Without the pictures, restate all of the data below word for word.

(Records drawn from a dataset)
<<<<
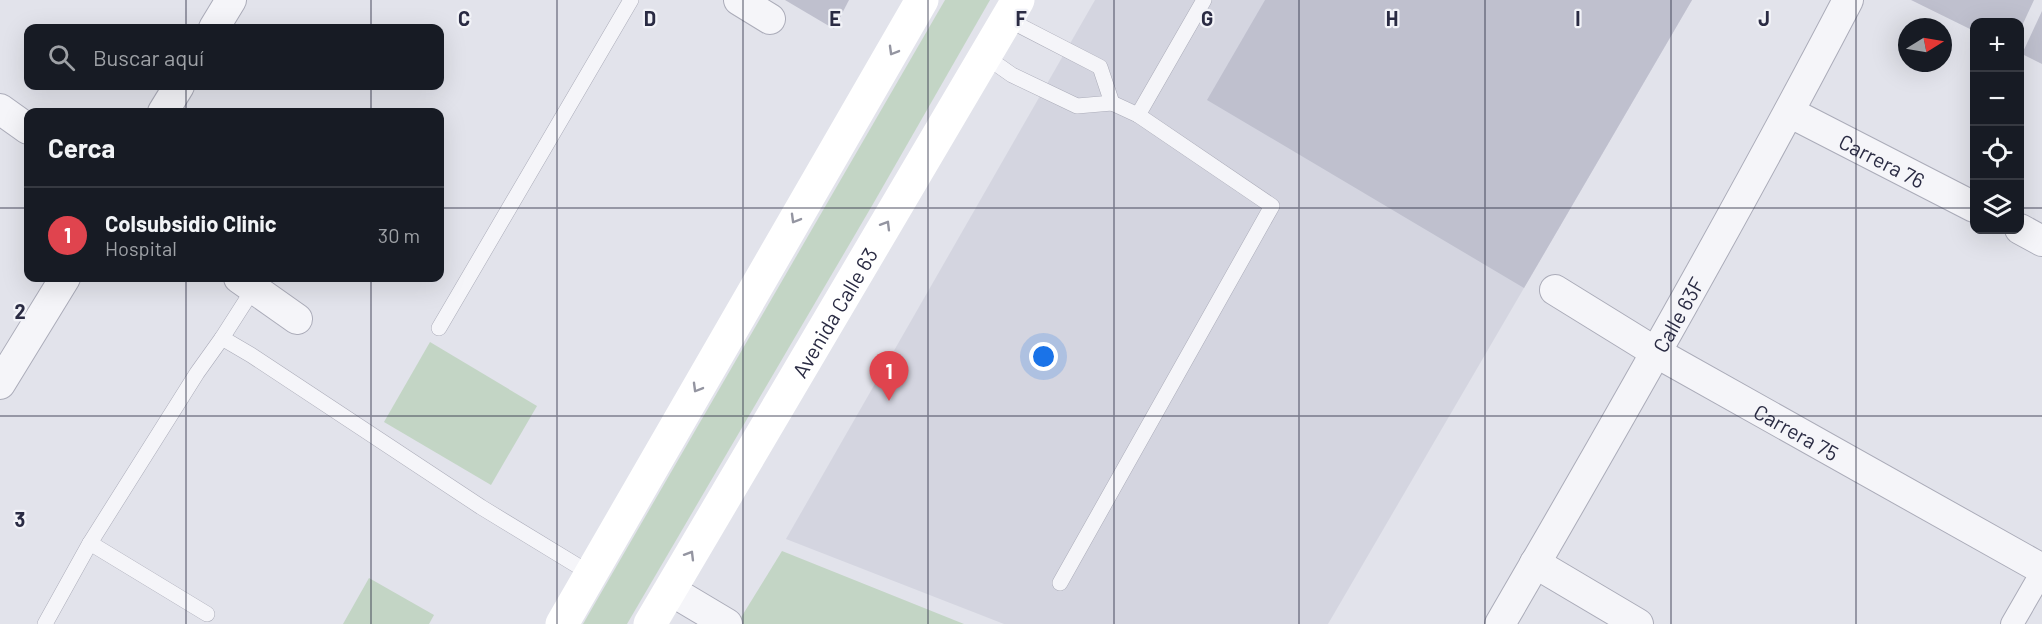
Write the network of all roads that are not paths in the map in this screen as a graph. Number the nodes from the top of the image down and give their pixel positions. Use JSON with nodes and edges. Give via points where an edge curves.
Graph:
{"nodes":[{"id":1,"x":231,"y":0,"type":"edge"},
{"id":2,"x":631,"y":0,"type":"edge"},
{"id":3,"x":739,"y":0,"type":"edge"},
{"id":4,"x":922,"y":0,"type":"edge"},
{"id":5,"x":1204,"y":0,"type":"edge"},
{"id":6,"x":1848,"y":0,"type":"edge"},
{"id":7,"x":1012,"y":9,"type":"edge"},
{"id":8,"x":771,"y":19,"type":"dead end"},
{"id":9,"x":216,"y":24,"type":"edge"},
{"id":10,"x":985,"y":56,"type":"junction"},
{"id":11,"x":177,"y":90,"type":"edge"},
{"id":12,"x":1112,"y":103,"type":"junction"},
{"id":13,"x":165,"y":108,"type":"edge"},
{"id":14,"x":0,"y":109,"type":"edge"},
{"id":15,"x":1790,"y":112,"type":"junction"},
{"id":16,"x":1138,"y":115,"type":"junction"},
{"id":17,"x":24,"y":126,"type":"edge"},
{"id":18,"x":1970,"y":205,"type":"edge"},
{"id":19,"x":2024,"y":232,"type":"edge"},
{"id":20,"x":2042,"y":241,"type":"edge"},
{"id":21,"x":63,"y":282,"type":"edge"},
{"id":22,"x":246,"y":283,"type":"edge"},
{"id":23,"x":1556,"y":290,"type":"dead end"},
{"id":24,"x":297,"y":320,"type":"dead end"},
{"id":25,"x":439,"y":328,"type":"dead end"},
{"id":26,"x":222,"y":338,"type":"junction"},
{"id":27,"x":1657,"y":353,"type":"junction"},
{"id":28,"x":0,"y":384,"type":"edge"},
{"id":29,"x":90,"y":543,"type":"junction"},
{"id":30,"x":1535,"y":563,"type":"junction"},
{"id":31,"x":2042,"y":570,"type":"edge"},
{"id":32,"x":591,"y":574,"type":"junction"},
{"id":33,"x":1060,"y":583,"type":"dead end"},
{"id":34,"x":670,"y":590,"type":"junction"},
{"id":35,"x":207,"y":614,"type":"dead end"},
{"id":36,"x":45,"y":624,"type":"edge"},
{"id":37,"x":562,"y":624,"type":"edge"},
{"id":38,"x":650,"y":624,"type":"edge"},
{"id":39,"x":727,"y":624,"type":"edge"},
{"id":40,"x":1500,"y":624,"type":"edge"},
{"id":41,"x":1638,"y":624,"type":"edge"},
{"id":42,"x":2012,"y":624,"type":"edge"}],
"edges":[{"from":1,"to":9,"type":"street"},
{"from":2,"to":25,"type":"lane"},
{"from":3,"to":8,"type":"street"},
{"from":4,"to":32,"type":"main road","one_way":true},
{"from":5,"to":16,"type":"lane"},
{"from":6,"to":15,"type":"street","name":"Calle 63F"},
{"from":7,"to":10,"type":"main road","name":"Avenida Calle 63"},
{"from":7,"to":12,"type":"lane","via":[[1100,67]]},
{"from":10,"to":12,"type":"lane","via":[[1012,75],[1077,106]]},
{"from":34,"to":10,"type":"main road","name":"Avenida Calle 63","one_way":true},
{"from":11,"to":13,"type":"street"},
{"from":12,"to":16,"type":"lane"},
{"from":14,"to":17,"type":"street"},
{"from":15,"to":18,"type":"street","name":"Carrera 76"},
{"from":15,"to":27,"type":"street","name":"Calle 63F"},
{"from":16,"to":33,"type":"lane","via":[[1272,206]]},
{"from":19,"to":20,"type":"street"},
{"from":21,"to":28,"type":"street"},
{"from":22,"to":24,"type":"street"},
{"from":22,"to":26,"type":"lane"},
{"from":23,"to":27,"type":"street","name":"Carrera 75"},
{"from":26,"to":29,"type":"lane"},
{"from":26,"to":32,"type":"lane"},
{"from":27,"to":30,"type":"street","name":"Calle 63F"},
{"from":27,"to":31,"type":"street","name":"Carrera 75"},
{"from":29,"to":35,"type":"lane"},
{"from":29,"to":36,"type":"lane"},
{"from":30,"to":40,"type":"street","name":"Calle 63F"},
{"from":30,"to":41,"type":"street"},
{"from":31,"to":42,"type":"street"},
{"from":32,"to":37,"type":"main road"},
{"from":34,"to":38,"type":"main road","name":"Avenida Calle 63"},
{"from":34,"to":39,"type":"street"}]}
>>>>
_FINISHED TASK_:
Write the network of all roads that are not paths in the map in this screen as a graph. Number the nodes from the top of the image down and give their pixel positions. Use JSON with nodes and edges. Give via points where an edge curves.
Graph:
{"nodes":[{"id":1,"x":231,"y":0,"type":"edge"},
{"id":2,"x":631,"y":0,"type":"edge"},
{"id":3,"x":739,"y":0,"type":"edge"},
{"id":4,"x":922,"y":0,"type":"edge"},
{"id":5,"x":1204,"y":0,"type":"edge"},
{"id":6,"x":1848,"y":0,"type":"edge"},
{"id":7,"x":1012,"y":9,"type":"edge"},
{"id":8,"x":771,"y":19,"type":"dead end"},
{"id":9,"x":216,"y":24,"type":"edge"},
{"id":10,"x":985,"y":56,"type":"junction"},
{"id":11,"x":177,"y":90,"type":"edge"},
{"id":12,"x":1112,"y":103,"type":"junction"},
{"id":13,"x":165,"y":108,"type":"edge"},
{"id":14,"x":0,"y":109,"type":"edge"},
{"id":15,"x":1790,"y":112,"type":"junction"},
{"id":16,"x":1138,"y":115,"type":"junction"},
{"id":17,"x":24,"y":126,"type":"edge"},
{"id":18,"x":1970,"y":205,"type":"edge"},
{"id":19,"x":2024,"y":232,"type":"edge"},
{"id":20,"x":2042,"y":241,"type":"edge"},
{"id":21,"x":63,"y":282,"type":"edge"},
{"id":22,"x":246,"y":283,"type":"edge"},
{"id":23,"x":1556,"y":290,"type":"dead end"},
{"id":24,"x":297,"y":320,"type":"dead end"},
{"id":25,"x":439,"y":328,"type":"dead end"},
{"id":26,"x":222,"y":338,"type":"junction"},
{"id":27,"x":1657,"y":353,"type":"junction"},
{"id":28,"x":0,"y":384,"type":"edge"},
{"id":29,"x":90,"y":543,"type":"junction"},
{"id":30,"x":1535,"y":563,"type":"junction"},
{"id":31,"x":2042,"y":570,"type":"edge"},
{"id":32,"x":591,"y":574,"type":"junction"},
{"id":33,"x":1060,"y":583,"type":"dead end"},
{"id":34,"x":670,"y":590,"type":"junction"},
{"id":35,"x":207,"y":614,"type":"dead end"},
{"id":36,"x":45,"y":624,"type":"edge"},
{"id":37,"x":562,"y":624,"type":"edge"},
{"id":38,"x":650,"y":624,"type":"edge"},
{"id":39,"x":727,"y":624,"type":"edge"},
{"id":40,"x":1500,"y":624,"type":"edge"},
{"id":41,"x":1638,"y":624,"type":"edge"},
{"id":42,"x":2012,"y":624,"type":"edge"}],
"edges":[{"from":1,"to":9,"type":"street"},
{"from":2,"to":25,"type":"lane"},
{"from":3,"to":8,"type":"street"},
{"from":4,"to":32,"type":"main road","one_way":true},
{"from":5,"to":16,"type":"lane"},
{"from":6,"to":15,"type":"street","name":"Calle 63F"},
{"from":7,"to":10,"type":"main road","name":"Avenida Calle 63"},
{"from":7,"to":12,"type":"lane","via":[[1100,67]]},
{"from":10,"to":12,"type":"lane","via":[[1012,75],[1077,106]]},
{"from":34,"to":10,"type":"main road","name":"Avenida Calle 63","one_way":true},
{"from":11,"to":13,"type":"street"},
{"from":12,"to":16,"type":"lane"},
{"from":14,"to":17,"type":"street"},
{"from":15,"to":18,"type":"street","name":"Carrera 76"},
{"from":15,"to":27,"type":"street","name":"Calle 63F"},
{"from":16,"to":33,"type":"lane","via":[[1272,206]]},
{"from":19,"to":20,"type":"street"},
{"from":21,"to":28,"type":"street"},
{"from":22,"to":24,"type":"street"},
{"from":22,"to":26,"type":"lane"},
{"from":23,"to":27,"type":"street","name":"Carrera 75"},
{"from":26,"to":29,"type":"lane"},
{"from":26,"to":32,"type":"lane"},
{"from":27,"to":30,"type":"street","name":"Calle 63F"},
{"from":27,"to":31,"type":"street","name":"Carrera 75"},
{"from":29,"to":35,"type":"lane"},
{"from":29,"to":36,"type":"lane"},
{"from":30,"to":40,"type":"street","name":"Calle 63F"},
{"from":30,"to":41,"type":"street"},
{"from":31,"to":42,"type":"street"},
{"from":32,"to":37,"type":"main road"},
{"from":34,"to":38,"type":"main road","name":"Avenida Calle 63"},
{"from":34,"to":39,"type":"street"}]}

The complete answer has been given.